◆ **Task goal**
Please reproduce the Pacific Northwest Ballet prologue below word for word, from its title through its final sentence.

Prologue: Stressed                                        

Gloom. Gloom. Gloom. The tall windows to the outside world are meant to admit as much light as possible to Pacific Northwest Ballet’s biggest studio, but right now they deliver only the dull gray January sheen of a raw Seattle Friday. The dimness intensifies the depressing state of the production crawling to life on the well-used floor. The show opens next Thursday night, but snippets of the piece haven’t even been taught yet, nobody’s wholly confident about the parts that have been taught, and thanks in part to union rules—the dancers here are proud members of AGMA, the American Guild of Musical Artists—the half-dozen hours left for rehearsal today are all that remain before the choreographer comes to town on Monday.

◆ **Study material**
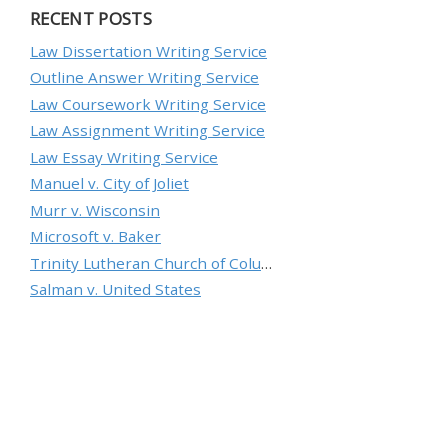
RECENT POSTS
Law Dissertation Writing Service
Outline Answer Writing Service
Law Coursework Writing Service
Law Assignment Writing Service
Law Essay Writing Service
Manuel v. City of Joliet
Murr v. Wisconsin
Microsoft v. Baker
Trinity Lutheran Church of Columbia, Inc. v. Pauley
Salman v. United States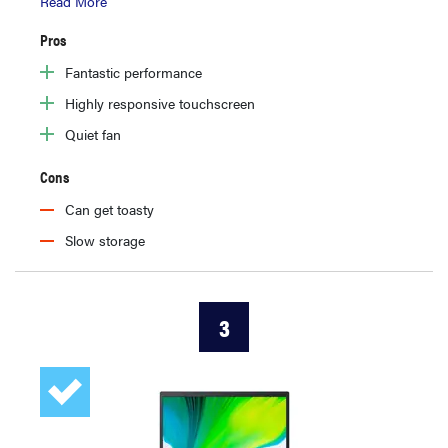
Read More
Pros
Fantastic performance
Highly responsive touchscreen
Quiet fan
Cons
Can get toasty
Slow storage
3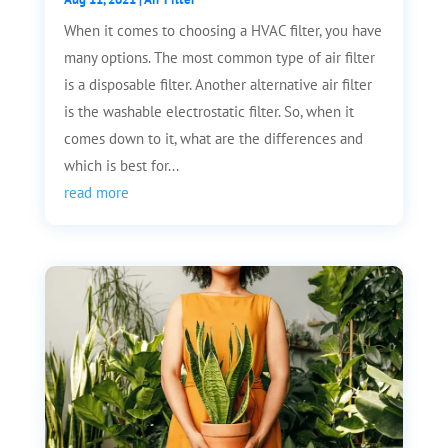
When it comes to choosing a HVAC filter, you have
many options. The most common type of air filter
is a disposable filter. Another alternative air filter
is the washable electrostatic filter. So, when it
comes down to it, what are the differences and
which is best for...
read more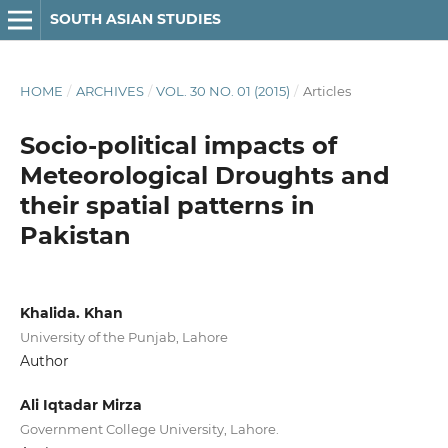
SOUTH ASIAN STUDIES
HOME
/
ARCHIVES
/
VOL. 30 NO. 01 (2015)
/
Articles
Socio-political impacts of
Meteorological Droughts and
their spatial patterns in
Pakistan
Khalida. Khan
University of the Punjab, Lahore
Author
Ali Iqtadar Mirza
Government College University, Lahore.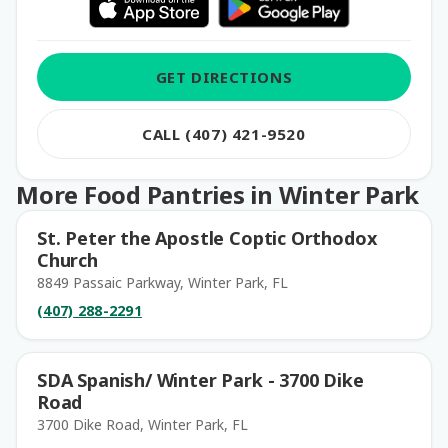
GET DIRECTIONS
CALL (407) 421-9520
More Food Pantries in Winter Park
St. Peter the Apostle Coptic Orthodox
Church
8849 Passaic Parkway, Winter Park, FL
(407) 288-2291
SDA Spanish/ Winter Park - 3700 Dike
Road
3700 Dike Road, Winter Park, FL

◆ **Exercise answer**
Prologue: Stressed                                        

Gloom. Gloom. Gloom. The tall windows to the outside world are meant to admit as much light as possible to Pacific Northwest Ballet’s biggest studio, but right now they deliver only the dull gray January sheen of a raw Seattle Friday. The dimness intensifies the depressing state of the production crawling to life on the well-used floor. The show opens next Thursday night, but snippets of the piece haven’t even been taught yet, nobody’s wholly confident about the parts that have been taught, and thanks in part to union rules—the dancers here are proud members of AGMA, the American Guild of Musical Artists—the half-dozen hours left for rehearsal today are all that remain before the choreographer comes to town on Monday.